Now Masters is working on building his own greenhouse in Westover to fuel production of his microgreens. 

“The most popular trends start in high-end restaurants and work their way down to the general public,” Masters said. “That’s what I hope to do with microgreens.”

Jordan Masters

Jordon Masters shows off his microgreens, pictured here at the WVU greenhouse, for his company Allegheny Genesis.

“The LaunchLab took what I had — a small idea to sell microgreens — and fine-tuned it.” Jordan Masters


SHAPING THE STATE, SHAPING THE FUTURE 

In the coming years, the LaunchLab, like these businesses, is only going to grow. 

Three aspects of the LaunchLab make it stand out from similar programs at other universities. It’s a freestanding department. It brings together key resources from across campus, such as the Student Intellectual Property Patent Services in the College of Law that helps students obtain patents. And LaunchLab partners with the West Virginia Small Business Development Center, so that entrepreneurial students can continue to receive support and guidance, even after they graduate.

Because it’s a freestanding department, LaunchLab welcomes students from a potpourri of studies from engineering to business to agriculture to music. Even students who’ve never taken a business class come out of the LaunchLab with the expertise to market their products or set up limited liability companies, aspects not necessarily taught in their respective fields, said David Ramsburg, assistant director of the LaunchLab and business coach at the West Virginia Small Business Development Center.

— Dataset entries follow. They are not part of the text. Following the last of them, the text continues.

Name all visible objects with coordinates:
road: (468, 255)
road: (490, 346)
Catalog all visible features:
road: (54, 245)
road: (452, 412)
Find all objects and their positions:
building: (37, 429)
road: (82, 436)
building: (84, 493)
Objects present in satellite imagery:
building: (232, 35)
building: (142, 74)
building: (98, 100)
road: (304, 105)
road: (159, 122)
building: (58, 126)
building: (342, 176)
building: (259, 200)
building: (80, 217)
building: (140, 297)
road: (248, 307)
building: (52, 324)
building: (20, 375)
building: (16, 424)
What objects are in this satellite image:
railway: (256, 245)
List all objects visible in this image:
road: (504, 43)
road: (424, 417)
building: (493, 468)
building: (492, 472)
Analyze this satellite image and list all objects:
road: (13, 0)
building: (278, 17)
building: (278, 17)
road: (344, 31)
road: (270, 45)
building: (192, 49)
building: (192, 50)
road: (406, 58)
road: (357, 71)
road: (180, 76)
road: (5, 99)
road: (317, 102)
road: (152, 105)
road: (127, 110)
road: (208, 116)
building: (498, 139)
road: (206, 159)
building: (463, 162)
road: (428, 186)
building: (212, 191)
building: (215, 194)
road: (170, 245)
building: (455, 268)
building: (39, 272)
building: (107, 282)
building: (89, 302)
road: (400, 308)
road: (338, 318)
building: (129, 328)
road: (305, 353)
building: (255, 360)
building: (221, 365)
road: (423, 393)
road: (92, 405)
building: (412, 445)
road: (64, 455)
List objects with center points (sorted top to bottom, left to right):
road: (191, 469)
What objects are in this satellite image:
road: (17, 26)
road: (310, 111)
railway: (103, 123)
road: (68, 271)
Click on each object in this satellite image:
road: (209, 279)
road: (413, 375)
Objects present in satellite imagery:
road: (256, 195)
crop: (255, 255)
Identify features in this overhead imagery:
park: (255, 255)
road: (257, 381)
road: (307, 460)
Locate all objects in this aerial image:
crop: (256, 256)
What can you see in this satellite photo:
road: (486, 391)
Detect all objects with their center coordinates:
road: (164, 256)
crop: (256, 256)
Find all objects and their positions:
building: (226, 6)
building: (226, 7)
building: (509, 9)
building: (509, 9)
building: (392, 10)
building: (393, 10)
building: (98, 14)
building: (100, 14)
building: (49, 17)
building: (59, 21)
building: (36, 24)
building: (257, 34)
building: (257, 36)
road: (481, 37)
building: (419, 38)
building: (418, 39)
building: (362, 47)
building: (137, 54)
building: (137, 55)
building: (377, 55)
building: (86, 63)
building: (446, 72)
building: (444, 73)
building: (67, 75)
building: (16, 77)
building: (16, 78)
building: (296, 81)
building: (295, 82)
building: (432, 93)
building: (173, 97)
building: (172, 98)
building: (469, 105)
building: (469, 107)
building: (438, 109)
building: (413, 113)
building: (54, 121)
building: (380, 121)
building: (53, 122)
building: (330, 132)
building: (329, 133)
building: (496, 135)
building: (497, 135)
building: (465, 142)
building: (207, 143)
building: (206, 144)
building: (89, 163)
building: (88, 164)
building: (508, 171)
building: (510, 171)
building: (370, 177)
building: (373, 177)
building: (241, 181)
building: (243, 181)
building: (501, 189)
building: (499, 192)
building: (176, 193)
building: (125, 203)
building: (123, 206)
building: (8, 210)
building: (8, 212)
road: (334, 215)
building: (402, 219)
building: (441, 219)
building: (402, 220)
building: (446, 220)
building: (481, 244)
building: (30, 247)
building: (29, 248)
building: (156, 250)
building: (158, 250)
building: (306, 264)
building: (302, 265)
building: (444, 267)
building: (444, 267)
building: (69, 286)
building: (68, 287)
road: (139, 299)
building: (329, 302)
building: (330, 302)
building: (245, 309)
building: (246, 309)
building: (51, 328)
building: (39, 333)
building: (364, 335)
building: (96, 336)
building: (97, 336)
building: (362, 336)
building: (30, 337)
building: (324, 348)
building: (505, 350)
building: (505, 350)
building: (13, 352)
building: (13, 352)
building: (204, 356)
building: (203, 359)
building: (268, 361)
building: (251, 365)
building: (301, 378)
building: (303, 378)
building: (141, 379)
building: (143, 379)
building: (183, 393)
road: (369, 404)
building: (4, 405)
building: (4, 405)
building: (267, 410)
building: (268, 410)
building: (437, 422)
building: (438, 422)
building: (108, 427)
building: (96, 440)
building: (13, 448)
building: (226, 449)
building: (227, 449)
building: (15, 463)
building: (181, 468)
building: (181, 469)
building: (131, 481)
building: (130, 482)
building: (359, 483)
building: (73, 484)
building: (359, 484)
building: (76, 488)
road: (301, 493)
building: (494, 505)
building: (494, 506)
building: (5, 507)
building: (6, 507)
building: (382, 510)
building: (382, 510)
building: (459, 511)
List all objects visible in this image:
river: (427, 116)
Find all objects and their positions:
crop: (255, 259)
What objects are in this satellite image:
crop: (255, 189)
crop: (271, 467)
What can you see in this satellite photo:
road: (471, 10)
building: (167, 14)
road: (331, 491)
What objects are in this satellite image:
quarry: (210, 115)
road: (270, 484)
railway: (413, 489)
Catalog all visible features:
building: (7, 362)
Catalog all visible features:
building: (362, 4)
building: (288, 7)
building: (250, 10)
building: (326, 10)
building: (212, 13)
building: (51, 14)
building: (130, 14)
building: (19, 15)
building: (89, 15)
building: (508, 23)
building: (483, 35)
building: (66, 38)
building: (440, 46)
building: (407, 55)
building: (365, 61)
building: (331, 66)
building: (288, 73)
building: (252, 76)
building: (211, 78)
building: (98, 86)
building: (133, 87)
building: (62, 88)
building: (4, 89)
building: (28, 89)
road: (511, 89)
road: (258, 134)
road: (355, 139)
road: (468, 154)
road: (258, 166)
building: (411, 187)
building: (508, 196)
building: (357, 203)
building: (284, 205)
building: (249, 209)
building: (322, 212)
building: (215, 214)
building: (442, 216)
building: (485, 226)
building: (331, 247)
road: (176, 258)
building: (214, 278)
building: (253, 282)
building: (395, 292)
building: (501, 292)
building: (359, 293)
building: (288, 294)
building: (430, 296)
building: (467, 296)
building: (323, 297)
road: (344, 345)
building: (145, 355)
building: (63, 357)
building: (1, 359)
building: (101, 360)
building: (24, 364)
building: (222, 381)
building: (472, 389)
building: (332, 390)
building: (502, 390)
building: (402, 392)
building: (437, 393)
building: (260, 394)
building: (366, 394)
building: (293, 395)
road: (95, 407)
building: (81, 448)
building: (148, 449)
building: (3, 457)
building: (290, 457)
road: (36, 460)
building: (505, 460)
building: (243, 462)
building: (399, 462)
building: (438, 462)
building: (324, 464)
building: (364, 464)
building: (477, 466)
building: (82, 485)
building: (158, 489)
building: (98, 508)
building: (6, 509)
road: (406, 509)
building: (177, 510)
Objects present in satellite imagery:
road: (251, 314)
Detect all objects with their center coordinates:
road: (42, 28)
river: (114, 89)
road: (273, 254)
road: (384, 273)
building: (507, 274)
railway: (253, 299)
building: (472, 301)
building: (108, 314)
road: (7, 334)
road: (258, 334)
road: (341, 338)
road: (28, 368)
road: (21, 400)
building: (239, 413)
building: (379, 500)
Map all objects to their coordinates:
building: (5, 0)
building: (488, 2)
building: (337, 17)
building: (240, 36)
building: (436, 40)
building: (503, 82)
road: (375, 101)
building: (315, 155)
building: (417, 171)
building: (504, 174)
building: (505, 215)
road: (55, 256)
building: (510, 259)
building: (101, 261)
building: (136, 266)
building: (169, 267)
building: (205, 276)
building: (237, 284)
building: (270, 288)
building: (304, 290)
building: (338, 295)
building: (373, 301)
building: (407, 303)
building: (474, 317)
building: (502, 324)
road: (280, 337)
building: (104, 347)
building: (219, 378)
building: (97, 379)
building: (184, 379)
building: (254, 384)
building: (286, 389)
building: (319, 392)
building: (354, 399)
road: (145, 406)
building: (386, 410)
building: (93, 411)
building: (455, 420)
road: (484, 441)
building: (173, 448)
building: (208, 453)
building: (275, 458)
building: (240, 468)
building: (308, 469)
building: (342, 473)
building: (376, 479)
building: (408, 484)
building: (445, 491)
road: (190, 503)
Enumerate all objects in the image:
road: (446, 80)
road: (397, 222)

Not every idea he hears is a pearl. And many dreams disintegrate if a concept is already on the market or trademarked. But that is not the be-all, end-all to creative ingenuity, he said. 

“Failure is not bad,” Ramsburg said. “So we continue to encourage them. They’re thinking the right things, and they’re thinking about problems and solutions. If you make progress while trying to change or create something, that is not a failure.

“You can always learn from it and apply it to the next idea.”